_WHAT TO DO_
Within the data below, count the lines that include the word "Right". Provide the number and nothing further.

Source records
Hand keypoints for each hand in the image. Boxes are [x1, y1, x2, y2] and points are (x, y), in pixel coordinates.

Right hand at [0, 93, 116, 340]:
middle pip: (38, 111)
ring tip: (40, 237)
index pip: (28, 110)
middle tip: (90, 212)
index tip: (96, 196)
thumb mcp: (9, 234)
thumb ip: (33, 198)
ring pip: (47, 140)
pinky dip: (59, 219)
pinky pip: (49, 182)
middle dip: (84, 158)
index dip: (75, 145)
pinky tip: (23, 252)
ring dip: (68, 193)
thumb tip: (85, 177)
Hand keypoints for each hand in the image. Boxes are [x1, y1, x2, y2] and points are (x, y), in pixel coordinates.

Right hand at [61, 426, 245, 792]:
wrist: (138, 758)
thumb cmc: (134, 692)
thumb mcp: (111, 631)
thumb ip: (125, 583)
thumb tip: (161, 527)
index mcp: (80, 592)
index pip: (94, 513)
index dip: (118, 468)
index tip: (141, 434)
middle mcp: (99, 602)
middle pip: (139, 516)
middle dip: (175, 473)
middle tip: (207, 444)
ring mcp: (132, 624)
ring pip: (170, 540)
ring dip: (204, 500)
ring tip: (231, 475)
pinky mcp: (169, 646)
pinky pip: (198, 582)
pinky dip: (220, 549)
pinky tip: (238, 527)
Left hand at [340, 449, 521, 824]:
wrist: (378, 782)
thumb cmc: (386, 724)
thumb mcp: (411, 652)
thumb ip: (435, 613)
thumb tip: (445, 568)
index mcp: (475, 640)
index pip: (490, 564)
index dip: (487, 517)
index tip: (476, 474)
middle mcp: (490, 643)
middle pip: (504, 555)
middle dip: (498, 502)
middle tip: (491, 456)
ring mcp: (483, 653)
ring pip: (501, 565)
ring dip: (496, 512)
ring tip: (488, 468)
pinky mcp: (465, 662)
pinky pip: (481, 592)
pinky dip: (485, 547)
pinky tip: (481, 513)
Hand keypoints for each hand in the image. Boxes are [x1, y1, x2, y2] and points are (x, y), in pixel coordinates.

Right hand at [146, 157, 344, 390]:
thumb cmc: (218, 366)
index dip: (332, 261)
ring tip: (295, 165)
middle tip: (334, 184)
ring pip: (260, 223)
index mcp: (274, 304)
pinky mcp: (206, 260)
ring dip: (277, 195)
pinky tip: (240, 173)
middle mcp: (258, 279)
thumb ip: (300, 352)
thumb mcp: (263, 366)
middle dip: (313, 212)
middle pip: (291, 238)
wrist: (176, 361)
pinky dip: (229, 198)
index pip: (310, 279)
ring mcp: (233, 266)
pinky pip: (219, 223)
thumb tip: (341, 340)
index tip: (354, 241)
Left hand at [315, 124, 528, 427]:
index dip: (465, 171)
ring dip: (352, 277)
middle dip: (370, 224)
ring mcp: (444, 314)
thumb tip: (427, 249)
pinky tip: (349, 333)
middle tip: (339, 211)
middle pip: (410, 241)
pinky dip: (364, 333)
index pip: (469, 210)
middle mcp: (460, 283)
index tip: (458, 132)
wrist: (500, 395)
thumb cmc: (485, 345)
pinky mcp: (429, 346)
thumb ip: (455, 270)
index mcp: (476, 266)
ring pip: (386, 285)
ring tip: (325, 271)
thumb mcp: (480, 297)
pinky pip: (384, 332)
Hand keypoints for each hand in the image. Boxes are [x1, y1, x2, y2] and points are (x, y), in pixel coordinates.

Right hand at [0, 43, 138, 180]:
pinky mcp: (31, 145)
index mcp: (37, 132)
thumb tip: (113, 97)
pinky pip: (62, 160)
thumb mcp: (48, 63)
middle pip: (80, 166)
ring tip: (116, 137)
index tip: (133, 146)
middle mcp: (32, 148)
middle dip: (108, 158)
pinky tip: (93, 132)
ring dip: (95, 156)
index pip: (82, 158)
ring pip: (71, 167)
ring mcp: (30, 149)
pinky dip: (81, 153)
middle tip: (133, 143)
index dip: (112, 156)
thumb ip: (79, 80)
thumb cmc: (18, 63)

--

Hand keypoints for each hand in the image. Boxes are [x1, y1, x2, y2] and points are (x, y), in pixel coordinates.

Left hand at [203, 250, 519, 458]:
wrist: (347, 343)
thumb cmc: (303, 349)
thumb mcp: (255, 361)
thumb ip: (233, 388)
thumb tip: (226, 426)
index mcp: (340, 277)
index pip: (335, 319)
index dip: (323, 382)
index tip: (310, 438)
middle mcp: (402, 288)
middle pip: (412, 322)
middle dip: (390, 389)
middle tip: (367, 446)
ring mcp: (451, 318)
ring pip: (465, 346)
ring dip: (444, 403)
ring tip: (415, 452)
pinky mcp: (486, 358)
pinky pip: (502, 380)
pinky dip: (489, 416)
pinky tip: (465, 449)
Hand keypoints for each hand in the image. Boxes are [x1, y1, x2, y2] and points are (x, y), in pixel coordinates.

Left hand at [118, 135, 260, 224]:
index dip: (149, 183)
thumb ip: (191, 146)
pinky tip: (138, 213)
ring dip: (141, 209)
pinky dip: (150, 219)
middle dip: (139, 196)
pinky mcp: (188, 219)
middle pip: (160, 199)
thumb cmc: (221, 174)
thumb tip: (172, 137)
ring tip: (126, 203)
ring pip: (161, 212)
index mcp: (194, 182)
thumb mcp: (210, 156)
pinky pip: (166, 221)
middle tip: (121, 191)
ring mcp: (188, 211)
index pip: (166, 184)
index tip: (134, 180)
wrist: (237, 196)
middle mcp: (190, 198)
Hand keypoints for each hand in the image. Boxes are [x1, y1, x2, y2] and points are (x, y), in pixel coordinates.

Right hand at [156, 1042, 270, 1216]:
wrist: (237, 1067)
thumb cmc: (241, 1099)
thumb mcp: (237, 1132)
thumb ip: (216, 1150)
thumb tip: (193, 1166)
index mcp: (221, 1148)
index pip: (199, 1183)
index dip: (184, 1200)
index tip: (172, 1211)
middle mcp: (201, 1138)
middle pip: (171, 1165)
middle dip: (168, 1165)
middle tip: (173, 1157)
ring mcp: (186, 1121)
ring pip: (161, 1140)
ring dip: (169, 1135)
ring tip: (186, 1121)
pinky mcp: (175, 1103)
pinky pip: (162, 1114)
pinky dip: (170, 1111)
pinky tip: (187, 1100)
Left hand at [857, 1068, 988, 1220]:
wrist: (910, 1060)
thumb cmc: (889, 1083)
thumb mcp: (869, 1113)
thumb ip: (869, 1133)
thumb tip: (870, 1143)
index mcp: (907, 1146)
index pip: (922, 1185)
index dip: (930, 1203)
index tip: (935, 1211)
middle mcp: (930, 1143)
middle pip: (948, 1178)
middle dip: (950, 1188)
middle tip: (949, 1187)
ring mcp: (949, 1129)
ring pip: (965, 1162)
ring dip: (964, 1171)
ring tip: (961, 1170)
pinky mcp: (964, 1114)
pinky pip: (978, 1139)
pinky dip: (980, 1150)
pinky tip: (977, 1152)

---

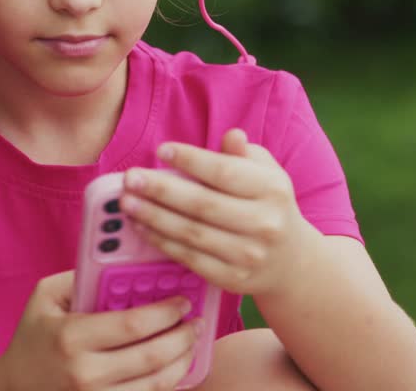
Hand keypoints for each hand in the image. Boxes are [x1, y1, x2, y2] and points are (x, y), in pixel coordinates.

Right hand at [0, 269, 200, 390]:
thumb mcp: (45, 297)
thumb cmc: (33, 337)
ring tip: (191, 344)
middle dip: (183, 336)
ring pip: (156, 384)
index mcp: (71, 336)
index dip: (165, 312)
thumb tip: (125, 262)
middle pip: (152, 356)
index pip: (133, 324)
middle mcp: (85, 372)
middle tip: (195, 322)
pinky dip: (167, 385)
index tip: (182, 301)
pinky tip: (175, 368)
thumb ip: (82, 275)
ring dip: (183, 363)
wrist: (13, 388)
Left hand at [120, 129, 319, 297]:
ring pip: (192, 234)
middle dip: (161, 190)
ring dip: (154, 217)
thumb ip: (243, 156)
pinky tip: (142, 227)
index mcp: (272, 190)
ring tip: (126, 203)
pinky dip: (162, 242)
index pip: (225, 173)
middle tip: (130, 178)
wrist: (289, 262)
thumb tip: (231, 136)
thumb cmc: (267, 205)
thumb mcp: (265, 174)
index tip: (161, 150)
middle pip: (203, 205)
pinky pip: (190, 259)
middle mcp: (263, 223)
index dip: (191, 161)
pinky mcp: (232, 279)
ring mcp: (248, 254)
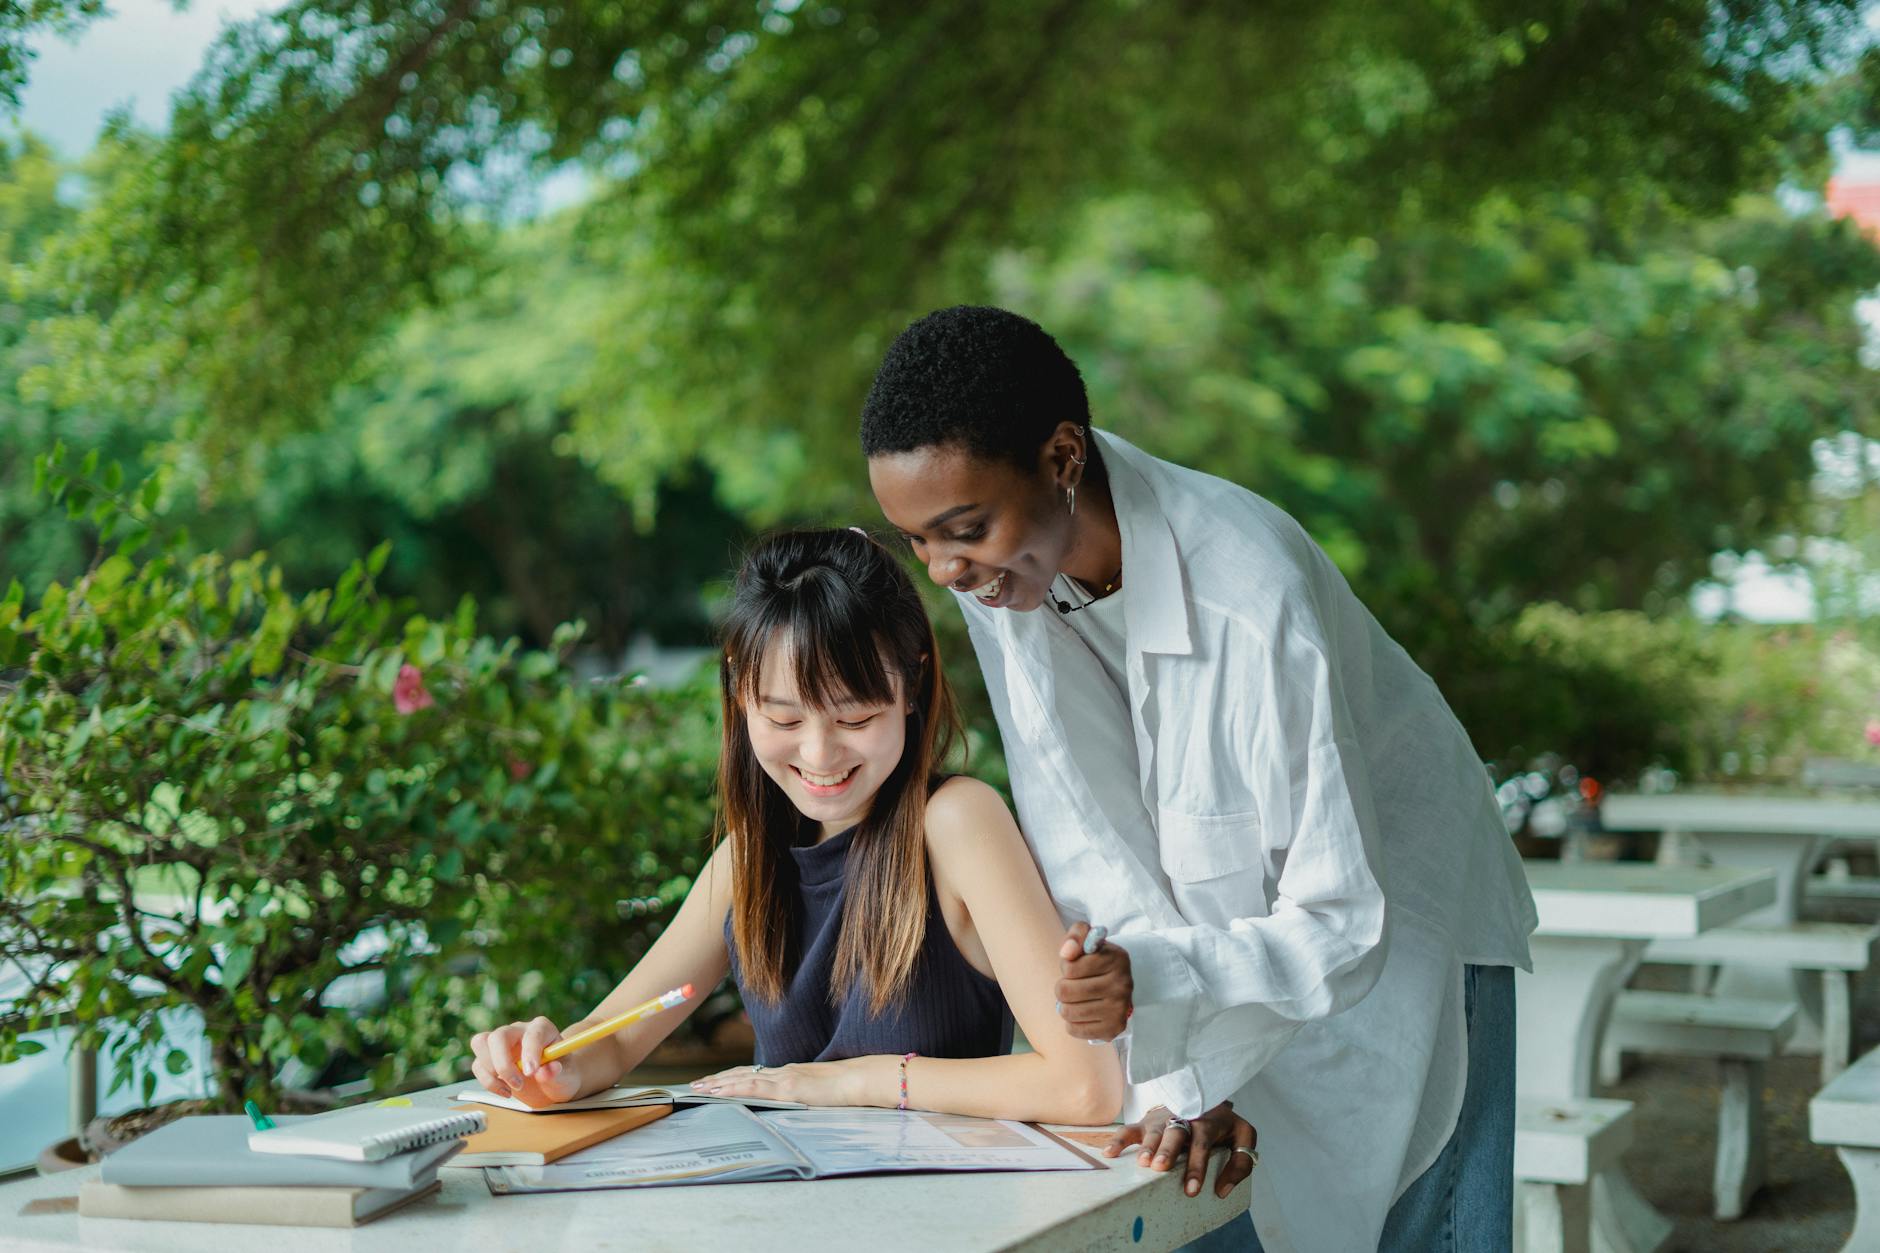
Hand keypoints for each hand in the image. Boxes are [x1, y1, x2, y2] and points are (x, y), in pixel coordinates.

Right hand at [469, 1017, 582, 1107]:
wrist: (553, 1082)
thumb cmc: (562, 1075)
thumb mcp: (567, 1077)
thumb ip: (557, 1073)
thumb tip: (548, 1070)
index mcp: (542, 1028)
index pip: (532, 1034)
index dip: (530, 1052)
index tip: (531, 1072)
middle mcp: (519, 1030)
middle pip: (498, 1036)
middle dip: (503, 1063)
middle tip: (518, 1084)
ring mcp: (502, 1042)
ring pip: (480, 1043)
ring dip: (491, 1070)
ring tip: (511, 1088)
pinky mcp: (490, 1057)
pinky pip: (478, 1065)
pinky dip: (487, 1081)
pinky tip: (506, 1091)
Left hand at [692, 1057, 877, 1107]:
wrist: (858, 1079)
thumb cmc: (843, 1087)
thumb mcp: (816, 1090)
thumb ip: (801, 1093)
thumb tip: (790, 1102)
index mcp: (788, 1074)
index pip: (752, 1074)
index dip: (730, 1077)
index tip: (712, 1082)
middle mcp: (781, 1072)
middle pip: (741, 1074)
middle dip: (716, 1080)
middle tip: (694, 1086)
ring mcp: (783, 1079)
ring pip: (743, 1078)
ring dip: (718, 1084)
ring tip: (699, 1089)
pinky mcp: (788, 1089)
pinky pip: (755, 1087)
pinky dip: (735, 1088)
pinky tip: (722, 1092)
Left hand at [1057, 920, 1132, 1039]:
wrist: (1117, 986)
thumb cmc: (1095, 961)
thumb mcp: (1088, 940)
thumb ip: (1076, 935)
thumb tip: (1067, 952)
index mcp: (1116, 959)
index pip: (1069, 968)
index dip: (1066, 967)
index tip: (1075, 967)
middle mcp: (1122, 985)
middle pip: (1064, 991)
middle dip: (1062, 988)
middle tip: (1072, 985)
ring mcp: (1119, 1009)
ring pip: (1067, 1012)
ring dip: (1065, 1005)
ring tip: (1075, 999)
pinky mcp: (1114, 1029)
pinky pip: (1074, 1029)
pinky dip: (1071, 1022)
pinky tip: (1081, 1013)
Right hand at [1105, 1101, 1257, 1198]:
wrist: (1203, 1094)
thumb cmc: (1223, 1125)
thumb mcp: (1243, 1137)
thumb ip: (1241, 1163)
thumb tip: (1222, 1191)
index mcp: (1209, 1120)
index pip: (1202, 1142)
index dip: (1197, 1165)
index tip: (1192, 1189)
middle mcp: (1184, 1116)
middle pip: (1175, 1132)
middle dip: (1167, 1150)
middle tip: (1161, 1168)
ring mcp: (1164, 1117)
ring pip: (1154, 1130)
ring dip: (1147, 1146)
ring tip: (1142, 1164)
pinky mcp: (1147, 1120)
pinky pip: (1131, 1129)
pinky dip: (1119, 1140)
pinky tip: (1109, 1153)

_PROBLEM SOLUTION_
8